INSTRUCTIONS FOR THE TASK → Reproduce each line of the entries that carries "irrelevant".

TASK DATA →
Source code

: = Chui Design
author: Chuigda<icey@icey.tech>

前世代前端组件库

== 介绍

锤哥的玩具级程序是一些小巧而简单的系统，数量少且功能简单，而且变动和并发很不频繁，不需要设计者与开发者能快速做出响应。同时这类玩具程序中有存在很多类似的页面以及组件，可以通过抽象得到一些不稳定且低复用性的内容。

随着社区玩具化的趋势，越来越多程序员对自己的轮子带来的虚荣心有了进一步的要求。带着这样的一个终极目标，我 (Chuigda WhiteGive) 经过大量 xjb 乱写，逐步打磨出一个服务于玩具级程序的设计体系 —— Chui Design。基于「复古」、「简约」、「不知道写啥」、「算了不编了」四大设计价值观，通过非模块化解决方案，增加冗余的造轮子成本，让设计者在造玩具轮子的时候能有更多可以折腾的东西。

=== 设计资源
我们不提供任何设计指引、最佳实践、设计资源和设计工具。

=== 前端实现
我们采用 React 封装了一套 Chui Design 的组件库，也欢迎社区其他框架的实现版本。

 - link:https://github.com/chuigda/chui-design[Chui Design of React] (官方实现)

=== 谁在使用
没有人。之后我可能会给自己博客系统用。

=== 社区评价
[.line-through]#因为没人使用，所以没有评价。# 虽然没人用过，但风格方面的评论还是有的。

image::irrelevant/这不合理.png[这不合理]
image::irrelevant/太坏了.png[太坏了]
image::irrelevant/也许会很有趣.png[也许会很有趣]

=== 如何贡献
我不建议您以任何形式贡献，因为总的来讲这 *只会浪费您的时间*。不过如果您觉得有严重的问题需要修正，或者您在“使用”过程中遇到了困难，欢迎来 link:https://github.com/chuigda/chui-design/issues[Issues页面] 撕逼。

ANSWER SECTION →
image::irrelevant/这不合理.png[这不合理]
image::irrelevant/太坏了.png[太坏了]
image::irrelevant/也许会很有趣.png[也许会很有趣]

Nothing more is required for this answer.